I have a pretty good idea what he is but I'd like to get your opinions.

Thanks









PS.... I know he's fat. He eats 5 shrimp a day. Also aggressive as all hell, I'm afraid he's going to hurt himself banging into the glass. =/


----------



## mdmedicine (Dec 20, 2004)

GoJamieGo said:


> I have a pretty good idea what he is but I'd like to get your opinions.
> 
> Thanks
> 
> ...


S. Irritan


----------



## mashunter18 (Jan 2, 2004)

The tail is incorrect for irritans.Not sure what this fish is but it is not an irritans..


----------



## GoJamieGo (Mar 18, 2005)

mdmedicine said:


> GoJamieGo said:
> 
> 
> > I have a pretty good idea what he is but I'd like to get your opinions.
> ...


Anyone else wanna take a stab at it???


----------



## Joga Bonito (Oct 30, 2004)

rhom


----------



## yauyau (Dec 15, 2003)

rhom


----------



## Rigor_mortiZ_Rhom (Dec 21, 2003)

how big is he? doesnt look like a Rhom...


----------



## Rigor_mortiZ_Rhom (Dec 21, 2003)

Altuvie?


----------



## GoJamieGo (Mar 18, 2005)

Rigor_mortiZ_Rhom said:


> how big is he? doesnt look like a Rhom...
> [snapback]1069876[/snapback]​


He's about 5 inches


----------



## GoJamieGo (Mar 18, 2005)

Does anybody else have any idea what this serra could be?


----------



## necroxeon (Jan 21, 2005)

compressus....but yeah it could also be altuvei..need a better shot


----------



## waspride (Jun 13, 2004)

Looks like a rhom to me.


----------



## Serygo (May 17, 2004)

I dont know of a fish that is 5" that has juvenile spots anymore...
All of my piranhas lost their juvenile spots when they were like 3-4 inches...
I am not sure that its 5"

I will go with Rhom.... or Atluvei


----------



## chomp chomp (Oct 28, 2003)

I am going to guess Rhom due to the tail and photos submitted

Doesn't look like atluvie due the spots not passing beneath the lateral line.
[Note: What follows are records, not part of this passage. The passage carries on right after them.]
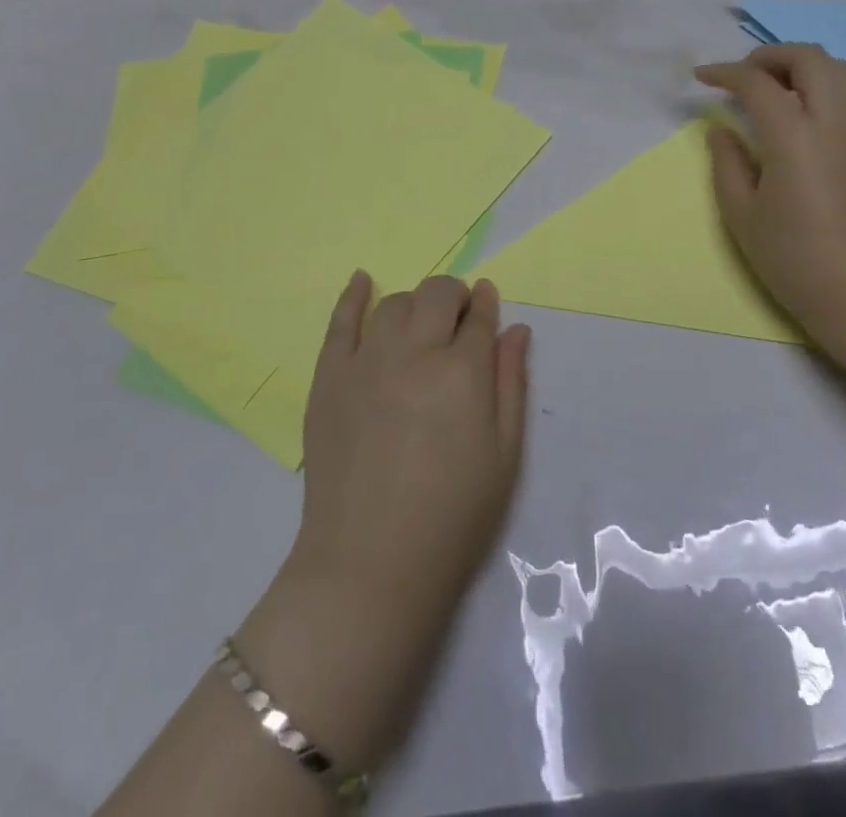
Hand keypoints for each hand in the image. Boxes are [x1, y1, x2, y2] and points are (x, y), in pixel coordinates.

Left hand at [292, 272, 529, 625]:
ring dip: (414, 305)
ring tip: (419, 328)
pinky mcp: (329, 377)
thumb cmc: (453, 515)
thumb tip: (515, 328)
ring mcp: (366, 361)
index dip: (485, 306)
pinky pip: (341, 322)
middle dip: (453, 297)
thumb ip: (511, 383)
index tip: (487, 303)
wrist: (370, 564)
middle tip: (456, 322)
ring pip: (394, 304)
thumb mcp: (504, 454)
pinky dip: (354, 296)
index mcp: (462, 372)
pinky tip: (363, 281)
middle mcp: (414, 352)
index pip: (478, 316)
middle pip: (436, 295)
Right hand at [695, 43, 845, 361]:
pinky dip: (819, 85)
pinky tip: (798, 114)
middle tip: (742, 76)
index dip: (725, 73)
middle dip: (770, 55)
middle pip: (808, 58)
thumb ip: (727, 162)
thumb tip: (722, 128)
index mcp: (794, 137)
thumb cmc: (794, 258)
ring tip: (770, 89)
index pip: (758, 82)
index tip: (702, 78)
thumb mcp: (742, 214)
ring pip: (837, 69)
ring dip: (799, 65)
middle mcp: (833, 121)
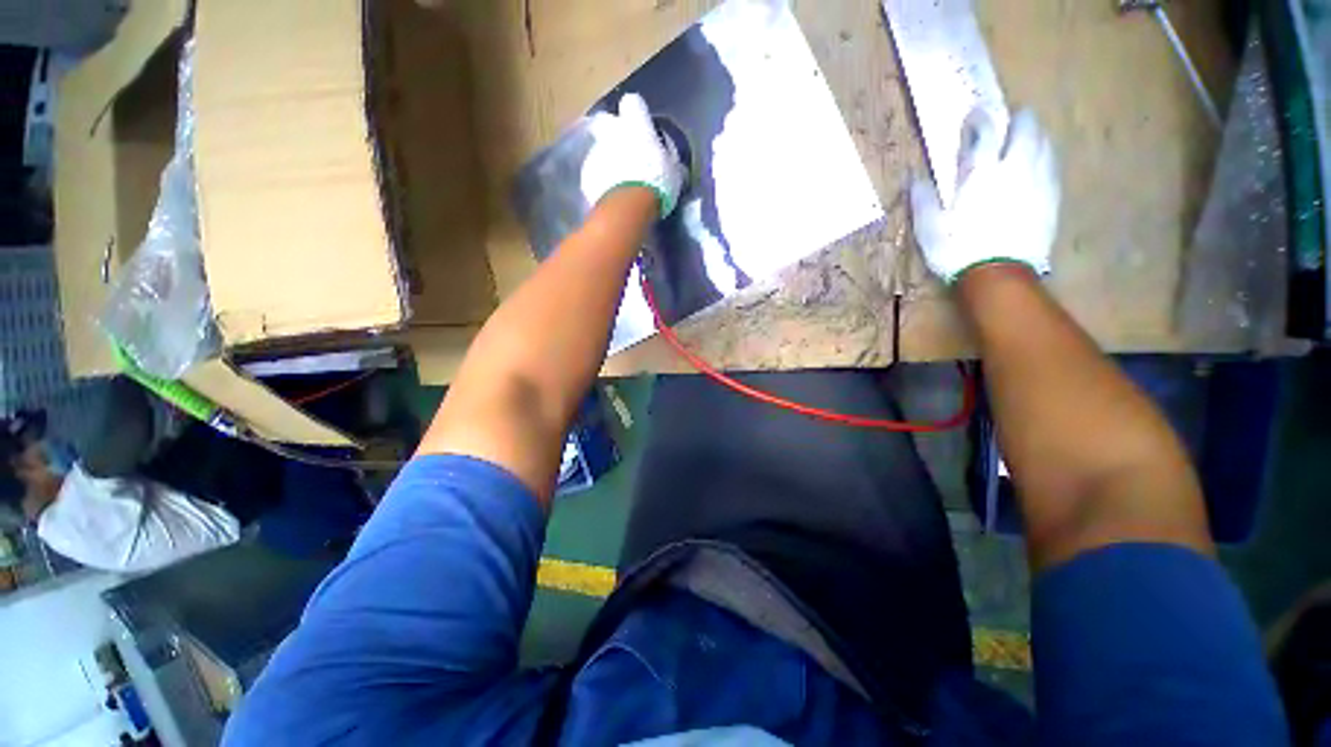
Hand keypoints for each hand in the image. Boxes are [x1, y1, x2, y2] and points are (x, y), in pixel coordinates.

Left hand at [582, 93, 686, 218]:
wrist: (628, 206)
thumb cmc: (657, 183)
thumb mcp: (673, 171)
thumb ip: (668, 159)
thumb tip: (671, 160)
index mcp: (635, 124)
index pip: (633, 103)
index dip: (636, 114)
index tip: (643, 128)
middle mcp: (612, 132)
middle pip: (606, 121)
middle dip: (612, 132)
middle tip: (625, 150)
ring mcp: (595, 153)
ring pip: (599, 149)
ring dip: (607, 161)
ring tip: (618, 181)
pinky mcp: (586, 175)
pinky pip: (593, 174)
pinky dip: (600, 181)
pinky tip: (610, 195)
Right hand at [911, 109, 1060, 283]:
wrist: (998, 274)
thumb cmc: (957, 250)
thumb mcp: (929, 228)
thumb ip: (923, 199)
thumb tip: (914, 178)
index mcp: (981, 172)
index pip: (984, 132)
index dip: (979, 119)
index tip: (974, 114)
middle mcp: (1014, 168)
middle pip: (1026, 128)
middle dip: (1019, 119)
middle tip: (1011, 120)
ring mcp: (1038, 181)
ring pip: (1044, 144)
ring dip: (1036, 136)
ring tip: (1028, 138)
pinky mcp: (1052, 198)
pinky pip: (1052, 167)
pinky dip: (1046, 158)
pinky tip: (1041, 164)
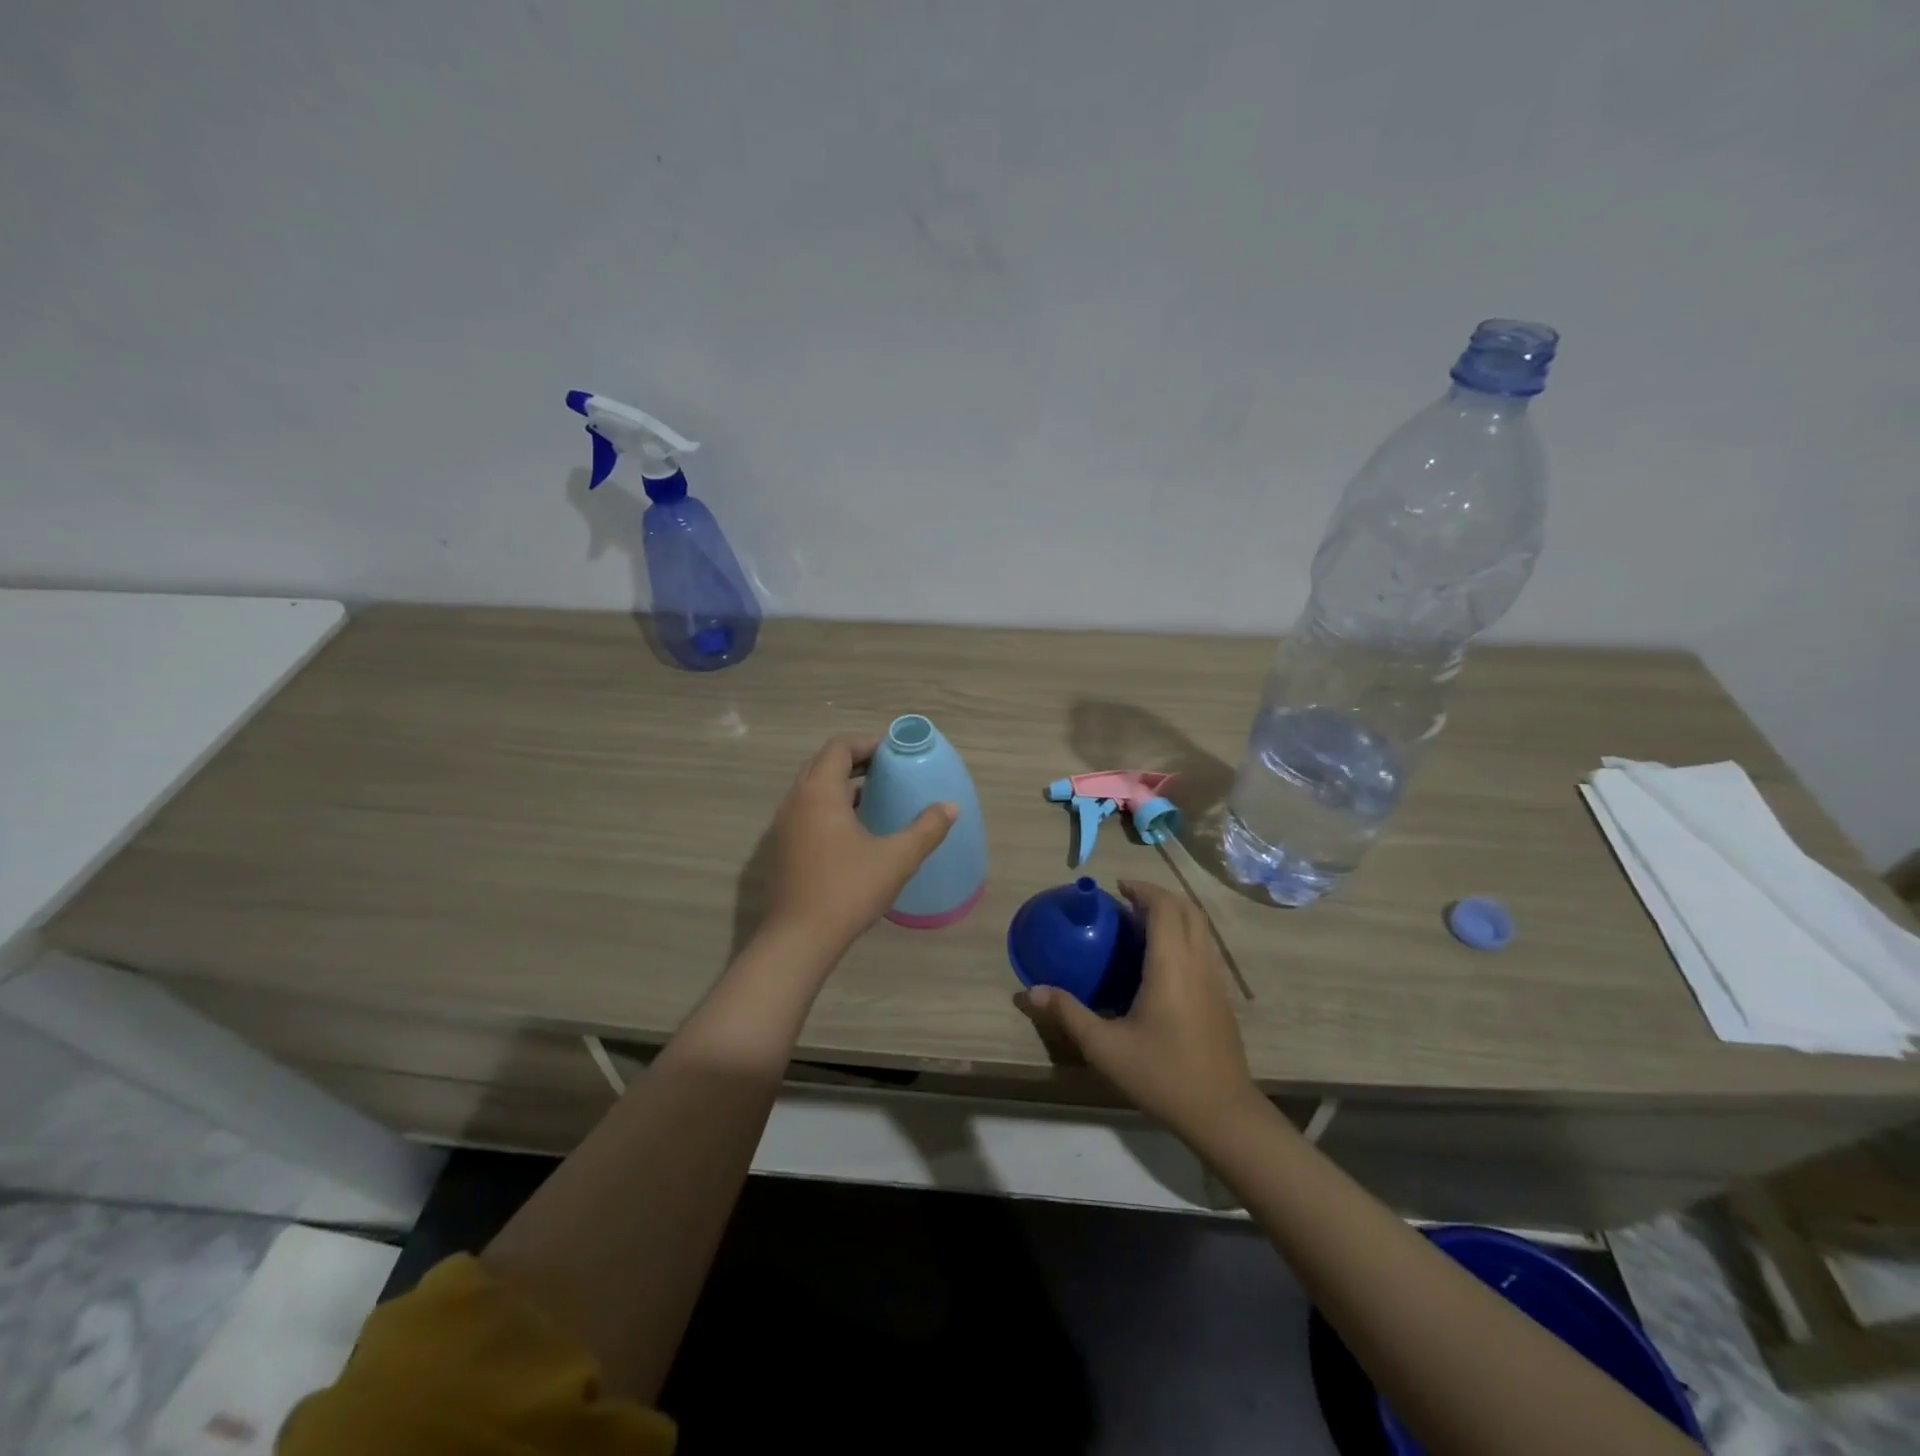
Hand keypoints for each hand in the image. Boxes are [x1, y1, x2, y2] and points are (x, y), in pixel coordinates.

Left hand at [762, 732, 956, 961]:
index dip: (867, 743)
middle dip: (855, 761)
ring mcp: (784, 827)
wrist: (798, 939)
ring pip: (812, 790)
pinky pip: (807, 812)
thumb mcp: (897, 858)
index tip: (894, 752)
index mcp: (819, 793)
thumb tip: (950, 807)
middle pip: (823, 764)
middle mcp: (795, 801)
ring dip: (842, 785)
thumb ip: (926, 829)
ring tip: (875, 797)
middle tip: (887, 770)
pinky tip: (855, 832)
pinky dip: (830, 808)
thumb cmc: (848, 890)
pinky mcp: (782, 850)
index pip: (839, 747)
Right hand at [1024, 879, 1257, 1138]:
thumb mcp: (1105, 1047)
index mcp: (1171, 965)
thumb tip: (1031, 990)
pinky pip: (1204, 946)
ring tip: (1141, 925)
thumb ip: (1068, 1013)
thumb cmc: (1161, 1075)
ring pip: (1201, 927)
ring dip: (1174, 914)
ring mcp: (1215, 979)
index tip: (1117, 887)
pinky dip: (1184, 934)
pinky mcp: (1222, 996)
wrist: (1222, 1113)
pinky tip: (1161, 961)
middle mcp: (1198, 962)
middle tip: (1126, 902)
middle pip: (1187, 909)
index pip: (1164, 907)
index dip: (1142, 889)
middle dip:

I would also vote against compressus due to the lack of bars

Rhom is just a guess however...


----------



## traumatic (Jan 29, 2003)

Rhom


----------



## b-unit34 (Apr 1, 2005)

rhom


----------



## red&black (Feb 25, 2005)

looks like a rhom or possibly a compressus. don't think it's an autevi du to the fact that the spots go well past the lateral line. very hard to tell at that size.


----------